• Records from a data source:
----

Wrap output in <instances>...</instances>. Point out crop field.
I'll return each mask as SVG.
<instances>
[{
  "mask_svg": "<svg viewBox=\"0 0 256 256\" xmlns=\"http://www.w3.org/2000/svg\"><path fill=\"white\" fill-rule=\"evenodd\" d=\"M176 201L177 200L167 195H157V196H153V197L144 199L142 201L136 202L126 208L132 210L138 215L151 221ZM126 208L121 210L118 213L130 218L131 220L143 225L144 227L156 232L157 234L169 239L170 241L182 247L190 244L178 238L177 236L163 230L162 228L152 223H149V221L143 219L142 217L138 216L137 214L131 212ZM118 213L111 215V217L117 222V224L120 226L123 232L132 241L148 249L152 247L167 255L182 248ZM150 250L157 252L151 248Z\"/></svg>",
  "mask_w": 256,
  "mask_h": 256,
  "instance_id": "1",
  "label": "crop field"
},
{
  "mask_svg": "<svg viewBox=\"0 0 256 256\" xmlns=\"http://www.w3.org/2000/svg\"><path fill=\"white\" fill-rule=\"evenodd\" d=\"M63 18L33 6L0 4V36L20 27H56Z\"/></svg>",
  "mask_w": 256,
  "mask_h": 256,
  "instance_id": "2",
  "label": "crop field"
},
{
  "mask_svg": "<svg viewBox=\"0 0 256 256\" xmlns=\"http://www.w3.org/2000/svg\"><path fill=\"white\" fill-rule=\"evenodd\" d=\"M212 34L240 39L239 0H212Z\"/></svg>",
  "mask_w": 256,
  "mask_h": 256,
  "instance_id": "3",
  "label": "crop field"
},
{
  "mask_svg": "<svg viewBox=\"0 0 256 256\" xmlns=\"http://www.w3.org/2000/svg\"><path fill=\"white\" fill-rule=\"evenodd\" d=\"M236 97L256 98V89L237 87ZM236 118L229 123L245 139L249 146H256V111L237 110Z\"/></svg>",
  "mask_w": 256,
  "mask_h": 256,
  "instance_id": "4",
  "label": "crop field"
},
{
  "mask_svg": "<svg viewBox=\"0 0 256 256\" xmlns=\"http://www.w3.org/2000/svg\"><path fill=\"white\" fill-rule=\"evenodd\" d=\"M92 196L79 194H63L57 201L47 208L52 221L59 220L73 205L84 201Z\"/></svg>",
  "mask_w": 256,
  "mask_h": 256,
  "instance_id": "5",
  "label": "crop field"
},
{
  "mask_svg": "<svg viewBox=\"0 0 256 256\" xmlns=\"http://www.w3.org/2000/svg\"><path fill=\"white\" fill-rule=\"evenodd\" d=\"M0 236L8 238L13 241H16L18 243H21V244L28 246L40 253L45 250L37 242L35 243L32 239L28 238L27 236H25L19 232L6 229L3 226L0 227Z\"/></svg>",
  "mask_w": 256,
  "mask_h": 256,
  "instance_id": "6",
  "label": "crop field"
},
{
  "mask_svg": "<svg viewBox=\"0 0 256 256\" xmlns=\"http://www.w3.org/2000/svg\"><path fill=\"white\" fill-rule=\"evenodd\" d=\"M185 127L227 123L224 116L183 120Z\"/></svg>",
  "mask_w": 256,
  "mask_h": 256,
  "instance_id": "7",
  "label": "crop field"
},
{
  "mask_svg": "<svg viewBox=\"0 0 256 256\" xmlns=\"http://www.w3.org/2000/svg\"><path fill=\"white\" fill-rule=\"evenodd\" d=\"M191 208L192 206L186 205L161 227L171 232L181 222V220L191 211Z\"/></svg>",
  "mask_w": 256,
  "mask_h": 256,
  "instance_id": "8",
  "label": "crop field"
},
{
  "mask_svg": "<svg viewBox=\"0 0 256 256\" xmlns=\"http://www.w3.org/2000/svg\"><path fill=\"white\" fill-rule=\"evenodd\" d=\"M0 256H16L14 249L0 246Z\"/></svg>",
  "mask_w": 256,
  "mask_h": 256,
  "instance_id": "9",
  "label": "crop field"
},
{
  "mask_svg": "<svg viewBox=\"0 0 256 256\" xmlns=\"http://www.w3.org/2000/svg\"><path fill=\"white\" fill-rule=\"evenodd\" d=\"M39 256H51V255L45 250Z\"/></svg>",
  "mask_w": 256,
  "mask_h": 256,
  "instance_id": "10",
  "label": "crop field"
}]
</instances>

----

Print the listing above in its entirety, with every line exact.

• Output:
Wrap output in <instances>...</instances>. Point out crop field.
I'll return each mask as SVG.
<instances>
[{
  "mask_svg": "<svg viewBox=\"0 0 256 256\" xmlns=\"http://www.w3.org/2000/svg\"><path fill=\"white\" fill-rule=\"evenodd\" d=\"M176 201L177 200L167 195H157V196H153V197L144 199L142 201L136 202L126 208L132 210L138 215L151 221ZM126 208L121 210L118 213L130 218L131 220L143 225L144 227L156 232L157 234L169 239L170 241L182 247L190 244L178 238L177 236L163 230L162 228L152 223H149V221L143 219L142 217L138 216L137 214L131 212ZM118 213L111 215V217L117 222V224L120 226L123 232L132 241L148 249L152 247L167 255L182 248ZM150 250L157 252L151 248Z\"/></svg>",
  "mask_w": 256,
  "mask_h": 256,
  "instance_id": "1",
  "label": "crop field"
},
{
  "mask_svg": "<svg viewBox=\"0 0 256 256\" xmlns=\"http://www.w3.org/2000/svg\"><path fill=\"white\" fill-rule=\"evenodd\" d=\"M63 18L33 6L0 4V36L20 27H56Z\"/></svg>",
  "mask_w": 256,
  "mask_h": 256,
  "instance_id": "2",
  "label": "crop field"
},
{
  "mask_svg": "<svg viewBox=\"0 0 256 256\" xmlns=\"http://www.w3.org/2000/svg\"><path fill=\"white\" fill-rule=\"evenodd\" d=\"M212 34L240 39L239 0H212Z\"/></svg>",
  "mask_w": 256,
  "mask_h": 256,
  "instance_id": "3",
  "label": "crop field"
},
{
  "mask_svg": "<svg viewBox=\"0 0 256 256\" xmlns=\"http://www.w3.org/2000/svg\"><path fill=\"white\" fill-rule=\"evenodd\" d=\"M236 97L256 98V89L237 87ZM236 118L229 123L245 139L249 146H256V111L237 110Z\"/></svg>",
  "mask_w": 256,
  "mask_h": 256,
  "instance_id": "4",
  "label": "crop field"
},
{
  "mask_svg": "<svg viewBox=\"0 0 256 256\" xmlns=\"http://www.w3.org/2000/svg\"><path fill=\"white\" fill-rule=\"evenodd\" d=\"M92 196L79 194H63L57 201L47 208L52 221L59 220L73 205L84 201Z\"/></svg>",
  "mask_w": 256,
  "mask_h": 256,
  "instance_id": "5",
  "label": "crop field"
},
{
  "mask_svg": "<svg viewBox=\"0 0 256 256\" xmlns=\"http://www.w3.org/2000/svg\"><path fill=\"white\" fill-rule=\"evenodd\" d=\"M0 236L8 238L13 241H16L18 243H21V244L28 246L40 253L45 250L37 242L35 243L32 239L28 238L27 236H25L19 232L6 229L3 226L0 227Z\"/></svg>",
  "mask_w": 256,
  "mask_h": 256,
  "instance_id": "6",
  "label": "crop field"
},
{
  "mask_svg": "<svg viewBox=\"0 0 256 256\" xmlns=\"http://www.w3.org/2000/svg\"><path fill=\"white\" fill-rule=\"evenodd\" d=\"M185 127L227 123L224 116L183 120Z\"/></svg>",
  "mask_w": 256,
  "mask_h": 256,
  "instance_id": "7",
  "label": "crop field"
},
{
  "mask_svg": "<svg viewBox=\"0 0 256 256\" xmlns=\"http://www.w3.org/2000/svg\"><path fill=\"white\" fill-rule=\"evenodd\" d=\"M191 208L192 206L186 205L161 227L171 232L181 222V220L191 211Z\"/></svg>",
  "mask_w": 256,
  "mask_h": 256,
  "instance_id": "8",
  "label": "crop field"
},
{
  "mask_svg": "<svg viewBox=\"0 0 256 256\" xmlns=\"http://www.w3.org/2000/svg\"><path fill=\"white\" fill-rule=\"evenodd\" d=\"M0 256H16L14 249L0 246Z\"/></svg>",
  "mask_w": 256,
  "mask_h": 256,
  "instance_id": "9",
  "label": "crop field"
},
{
  "mask_svg": "<svg viewBox=\"0 0 256 256\" xmlns=\"http://www.w3.org/2000/svg\"><path fill=\"white\" fill-rule=\"evenodd\" d=\"M39 256H51V255L45 250Z\"/></svg>",
  "mask_w": 256,
  "mask_h": 256,
  "instance_id": "10",
  "label": "crop field"
}]
</instances>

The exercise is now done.